Better known as The Freestylers, this UK breakbeat duo is dedicated to pleasing the music-loving public, whether they're into house, electro, drum 'n' bass, or anything in between.

Aston Harvey was taking a bit of downtime in a hotel room on Monday before heading out to another gig in Cranbrook the following morning.

"We've only had three shows so far, but they've actually been really good," Harvey said. "We're actually doing a new kind of style DJ set where me and Matt are using three CDJs, and we've got samples and effects and a capellas, chopping them over the top of tracks, basically."

The approach is quite a change for the pair, who normally take hour-long turns in the booth. Now, both Harvey and Cantor are making music simultaneously, which adds a whole new visual element to the performance.

"It seems to be working out; people seem to be really enjoying it."

Change is the name of the game for these iconic DJs. You see, The Freestylers have been making their mark on the industry for 13 years with their genre-defying sound.
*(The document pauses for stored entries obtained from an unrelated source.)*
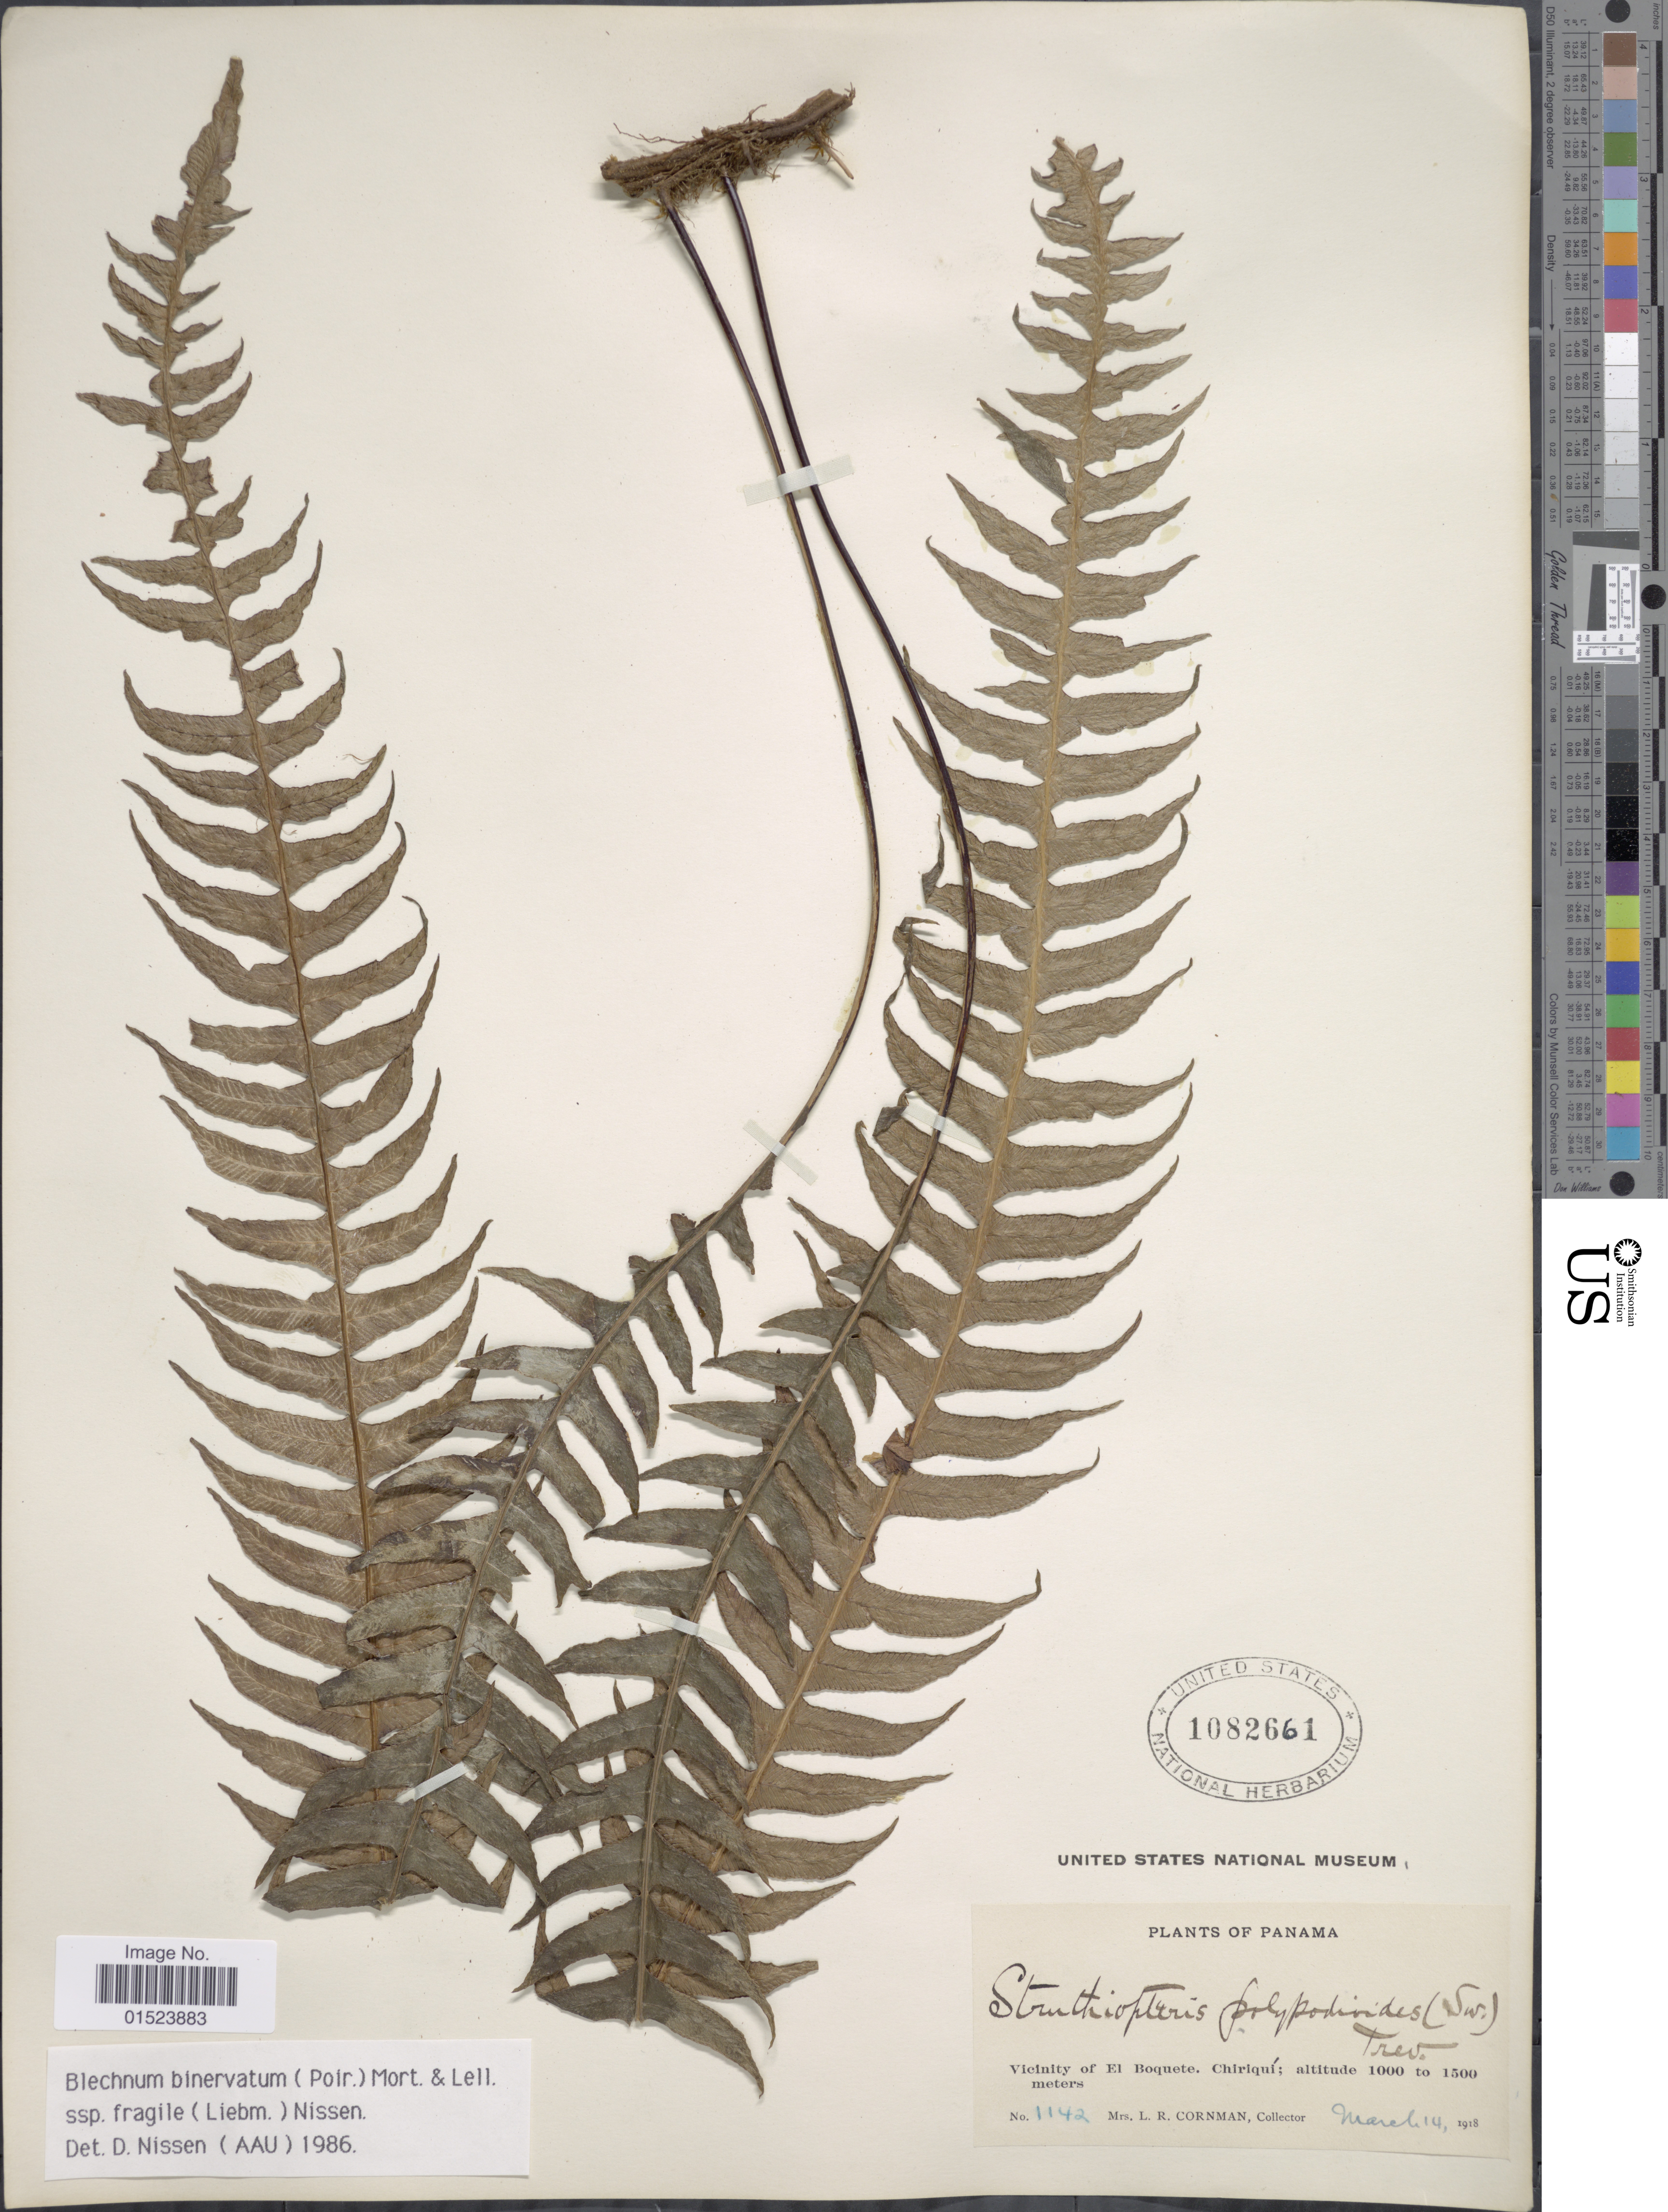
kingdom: Plantae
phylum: Tracheophyta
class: Polypodiopsida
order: Polypodiales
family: Blechnaceae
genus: Blechnum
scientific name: Blechnum fragile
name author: (Liebm.) C.V. Morton & Lellinger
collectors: L. Cornman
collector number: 1142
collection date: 1918-03-14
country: Panama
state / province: Chiriqui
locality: Vicinity of El Boquete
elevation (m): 1000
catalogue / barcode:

But over that time, their sound has definitely evolved and changed.

"When we first started out, there were no expectations, so it's a lot easier," Harvey said with a laugh. "Technology has changed, music has changed... a lot has changed in the last 10 to 12 years."

They've been around for the changeover from vinyl to CD, and then from CD to digital technology, like Serato.

Today, their sound is very much rooted in old school hip hop, but it's gradually grown to incorporate everything from dancehall, reggae, and electro to soul, breakbeat and drum 'n' bass.

"Over the years, I've made drum 'n' bass music, I've made house music, I was involved in making music in the early rave scene in the UK. I think the whole break scene sort of brought all of those elements together, and I liked that, even with a DJ set, because I could play different styles and I wasn't stuck with one thing."

Incorporating a wide range of genres into their music also means that the duo appeals to an eclectic audience.

"That's the maddest thing - we play to so many different types of people and we've done shows in Europe where we're playing to 15-, 16-year-old kids at a festival... and we might be sandwiched between a couple of drum 'n' bass DJs."